##### STORED DATA
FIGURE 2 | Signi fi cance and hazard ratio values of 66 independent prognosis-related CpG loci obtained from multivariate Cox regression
##########
##### STORED DATA
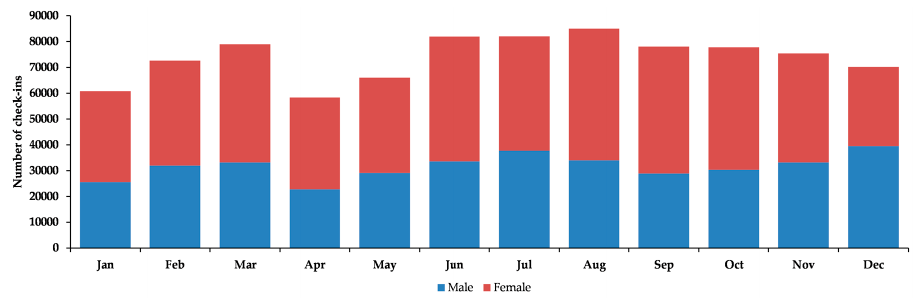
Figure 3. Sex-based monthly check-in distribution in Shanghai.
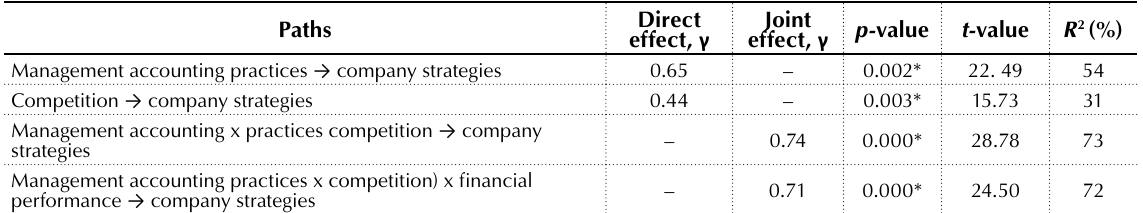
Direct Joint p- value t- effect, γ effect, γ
##########
### YOUR OBJECTIVE
Copy out the lines above from the line containing "Figure 3. Sex-based" through the line containing "Direct Joint p- value t- effect, γ effect, γ", exactly, and keep the pictures out.

### SOLUTION
Figure 3. Sex-based monthly check-in distribution in Shanghai.
Direct Joint p- value t- effect, γ effect, γ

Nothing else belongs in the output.